So I know some stuff about Deextinction that makes me feel like it’s unlikely but from doing some research I wasn’t really sure what the answer is.
I know with the wooly mammoth that they are working on they couldn’t actually find complete dna even with some solid samples in decent environmental conditions (frozen in the arctic) and they went extinct MUCH more recently than dinosaurs. They only got bits and pieces of it because it degrades too fast so now they are basically just designing a new animal that’s a hairy elephant with tusks.
This makes me think that dna just degrades too fast for us to find complete dna from that long ago. Based on what I was reading it seems like the whole getting dna from mosquitos in amber and stuff isn’t really possible.
Is it possible there is still Dino dna out there in the world that we just either havnt found or havnt figured out how to be able to access yet? Obviously there is always a possibility but I mean some type of science that could lead to that conclusion? Based on the wooly mammoth it seems like if we got some decent parts of dna we could bring back some alternate version of dinosaurs
In: Biology
[This environmental DNA](https://www.nature.com/articles/s41586-022-05453-y) is, as far as I know, the oldest DNA that’s ever been sequenced, about 2 million years. From what i can tell, it survived because it was both frozen and adsorbed onto the surface of rocks. The stuff that was successfully sequenced was about, they say, 50bp long.
I work in genomics. Thankfully I don’t have to sequence ancient DNA, but I have a colleague who sequences butterflies from museum collections and I can tell you on his behalf – sequencing old DNA is incredibly hard to do. It’s short, a lot of it is single stranded, there are nicks, some of the bases are chemically changed, and you have almost nothing to work with.

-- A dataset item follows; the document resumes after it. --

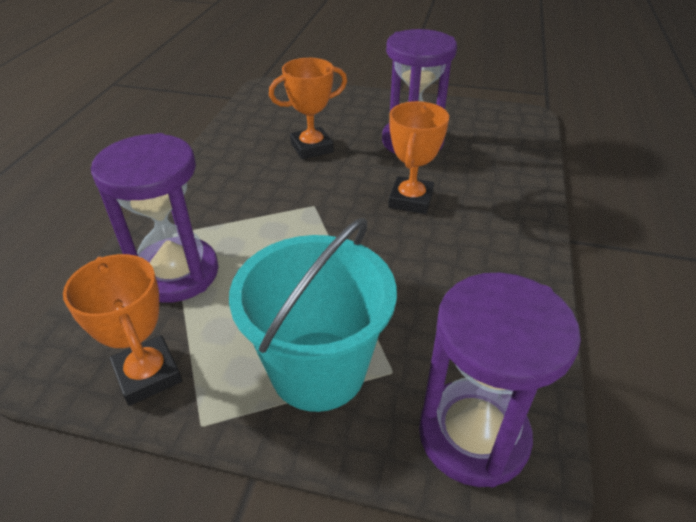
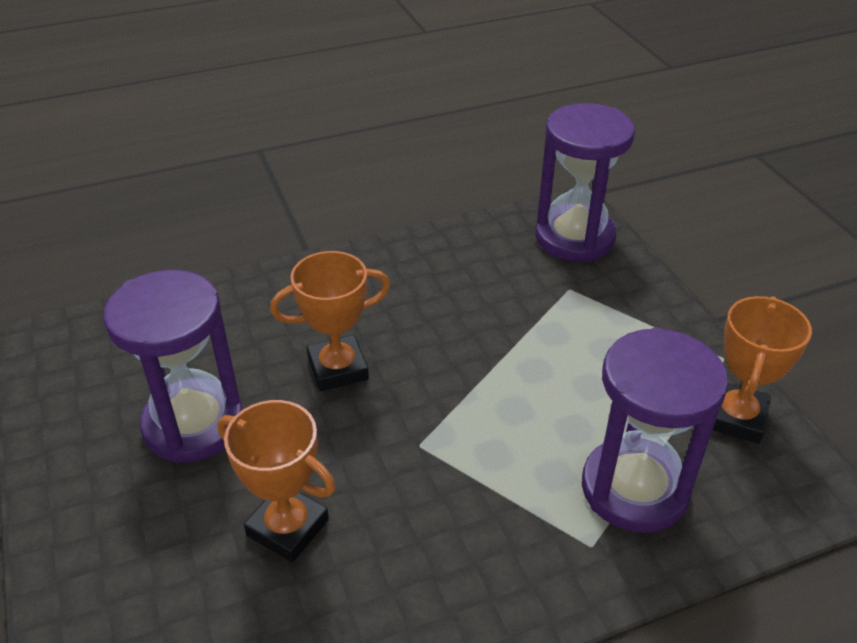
camera: 125 degrees left, 0 degrees up
turquoise bucket [229,218,397,412] -> none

Normally when you sequence something, you break it up into millions of tiny ~150-300bp pieces, make billions of copies of those pieces, and then put it through a machine that tells you which base it reads, and then a very clever person has to use a lot of complicated informatics to put those tiny pieces together into the right order according to a reference. It’s like a jigsaw made of billions of letters.
Working with ancient DNA is like having a jigsaw puzzle where the pieces are the size of a mustard seed, the edges are all broken so you can’t tell what fits where, you lost the picture on the box, and you have to do the puzzle perfectly on the first try because no one sells that puzzle any more.
Past much further than a few million years, all you’ll have left is single nucleotides (if that!), and that’d be like trying to write War and Peace by throwing a sack full of individual letters on the ground.